**EXERCISE DESCRIPTION:**
Please retype every record below exactly, leaving the pictures out.

**EXTRACTED DATA:**
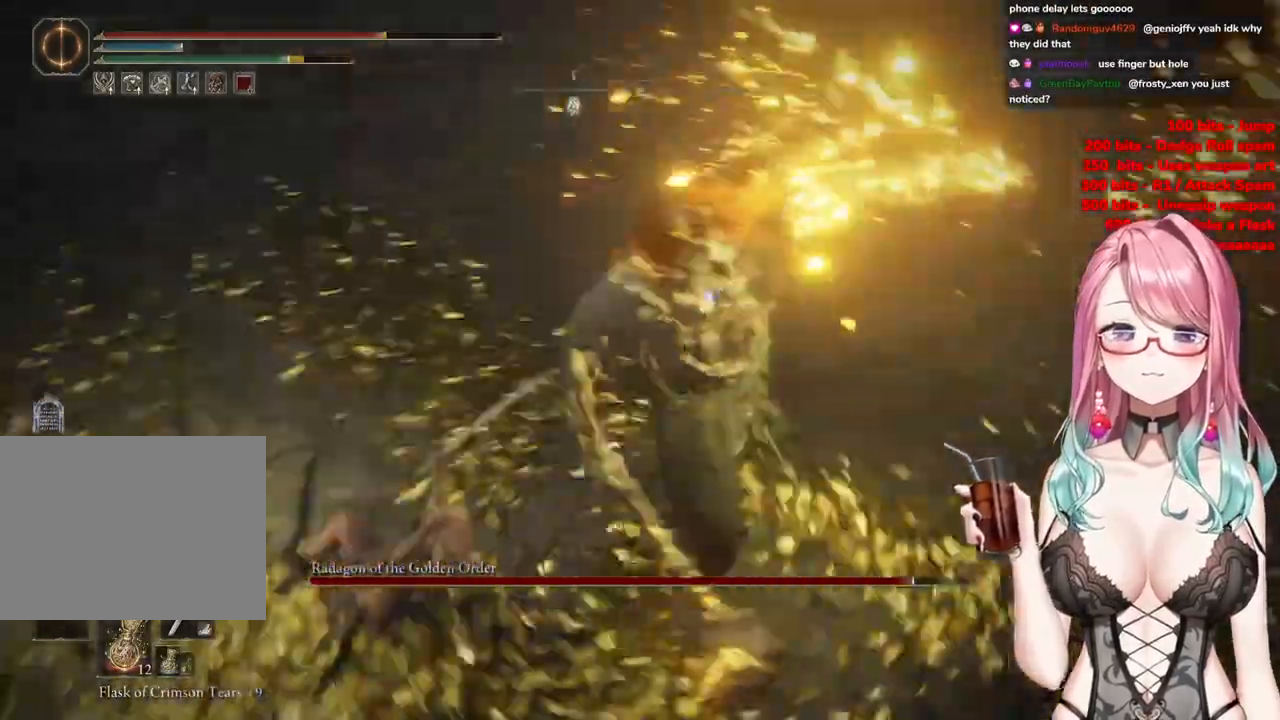
{"buttons": ["CIRCLE"], "left_stick": "up", "right_stick": "center", "events": [[484, "CIRCLE", "down"]]}
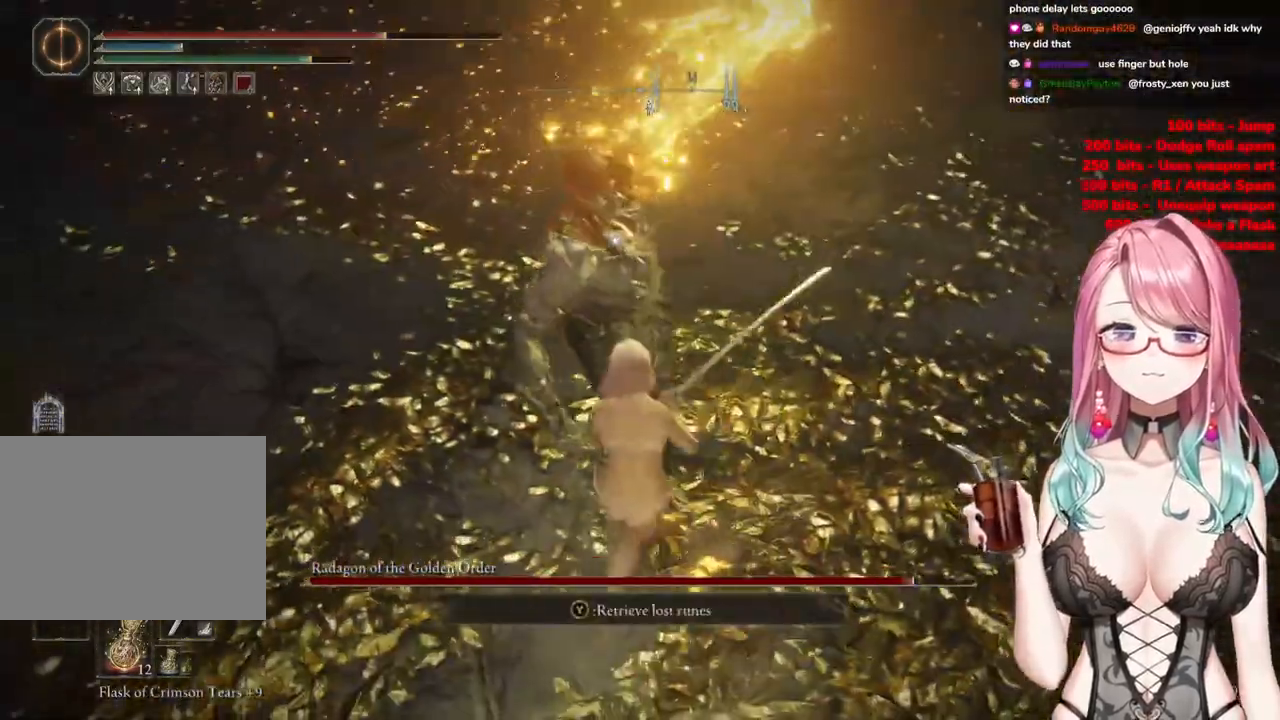
{"buttons": [], "left_stick": "up", "right_stick": "center", "events": [[66, "CIRCLE", "up"]]}
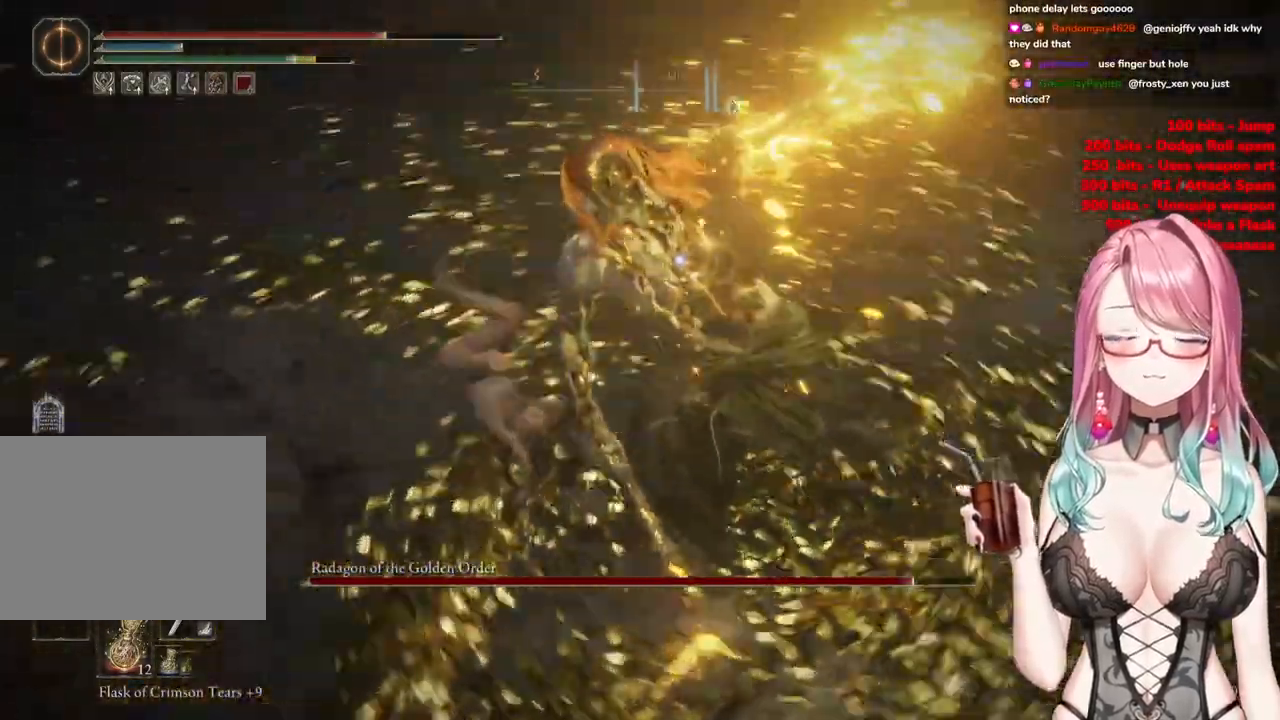
{"buttons": [], "left_stick": "up", "right_stick": "center", "events": [[284, "CIRCLE", "down"], [350, "CIRCLE", "up"]]}
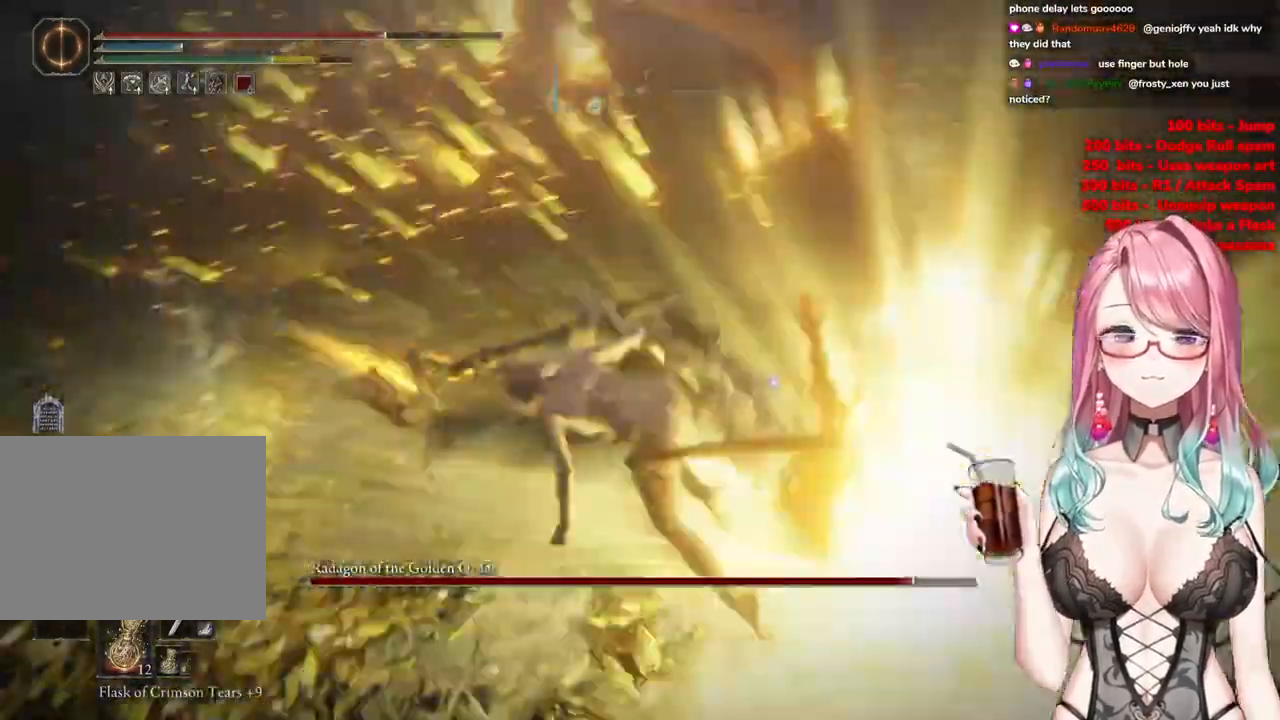
{"buttons": [], "left_stick": "up", "right_stick": "center", "events": []}
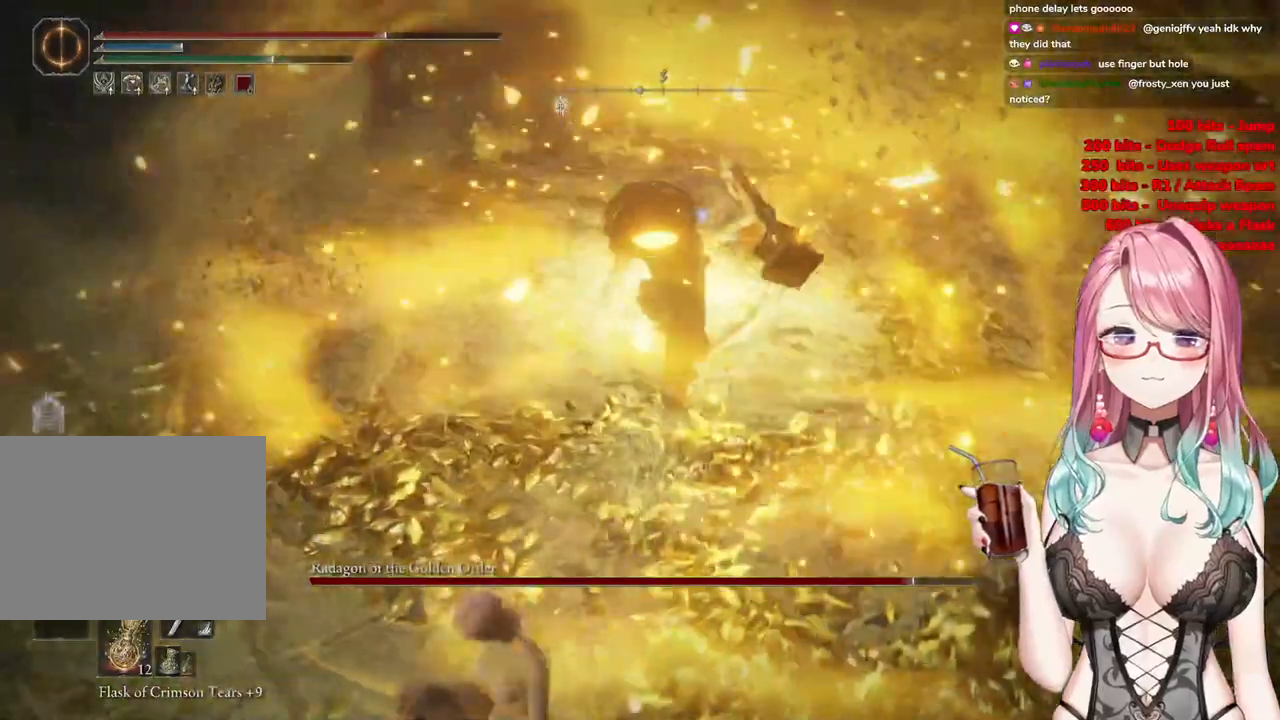
{"buttons": ["R2"], "left_stick": "up", "right_stick": "center", "events": [[267, "CROSS", "down"], [400, "CROSS", "up"], [434, "R2", "down"]]}
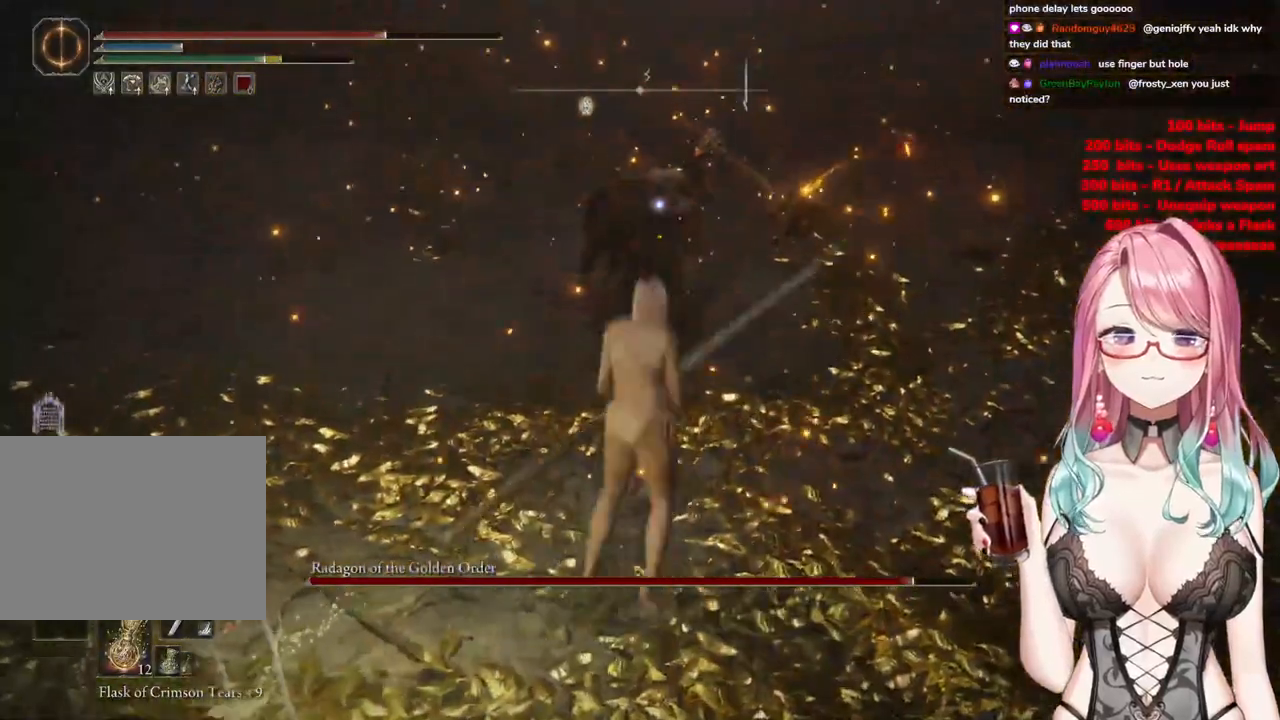
{"buttons": [], "left_stick": "up-left", "right_stick": "center", "events": [[100, "R2", "up"], [200, "left_stick", "up-left"]]}
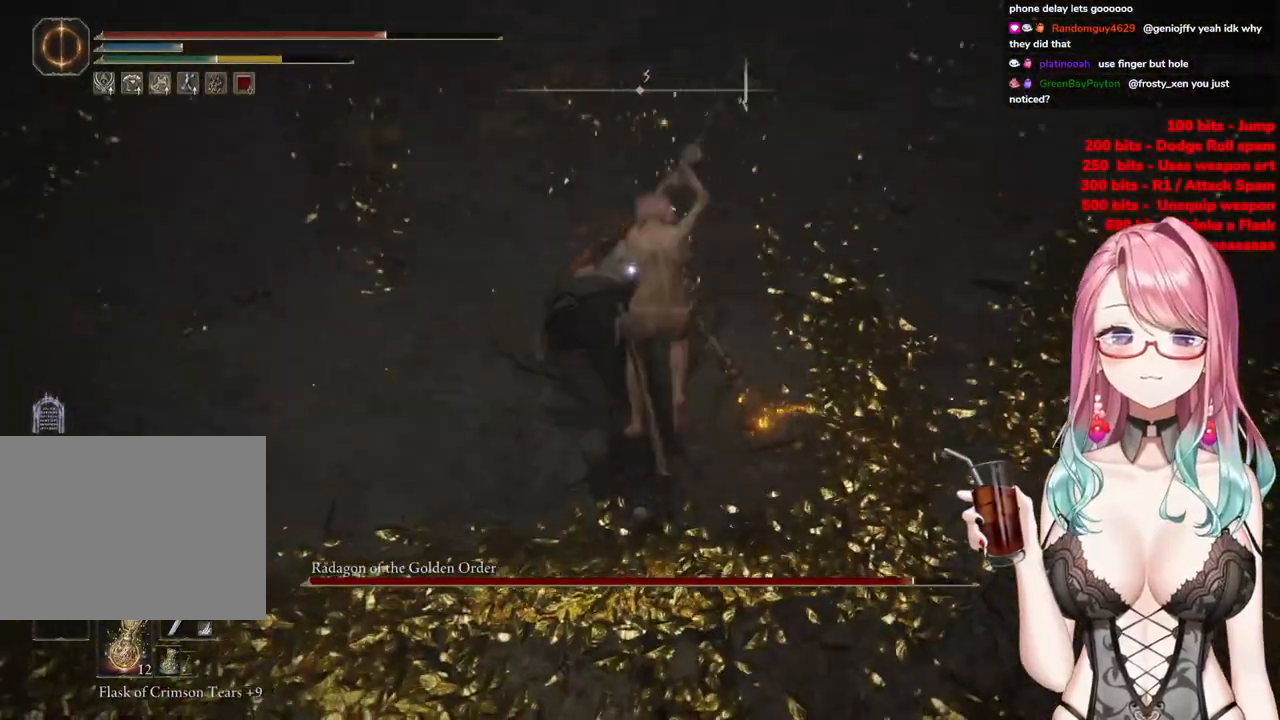
{"buttons": [], "left_stick": "center", "right_stick": "center", "events": [[150, "left_stick", "center"], [317, "R1", "down"], [417, "R1", "up"]]}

**WRITTEN RESPONSE:**
{"buttons": ["CIRCLE"], "left_stick": "up", "right_stick": "center", "events": [[484, "CIRCLE", "down"]]}
{"buttons": [], "left_stick": "up", "right_stick": "center", "events": [[66, "CIRCLE", "up"]]}
{"buttons": [], "left_stick": "up", "right_stick": "center", "events": [[284, "CIRCLE", "down"], [350, "CIRCLE", "up"]]}
{"buttons": [], "left_stick": "up", "right_stick": "center", "events": []}
{"buttons": ["R2"], "left_stick": "up", "right_stick": "center", "events": [[267, "CROSS", "down"], [400, "CROSS", "up"], [434, "R2", "down"]]}
{"buttons": [], "left_stick": "up-left", "right_stick": "center", "events": [[100, "R2", "up"], [200, "left_stick", "up-left"]]}
{"buttons": [], "left_stick": "center", "right_stick": "center", "events": [[150, "left_stick", "center"], [317, "R1", "down"], [417, "R1", "up"]]}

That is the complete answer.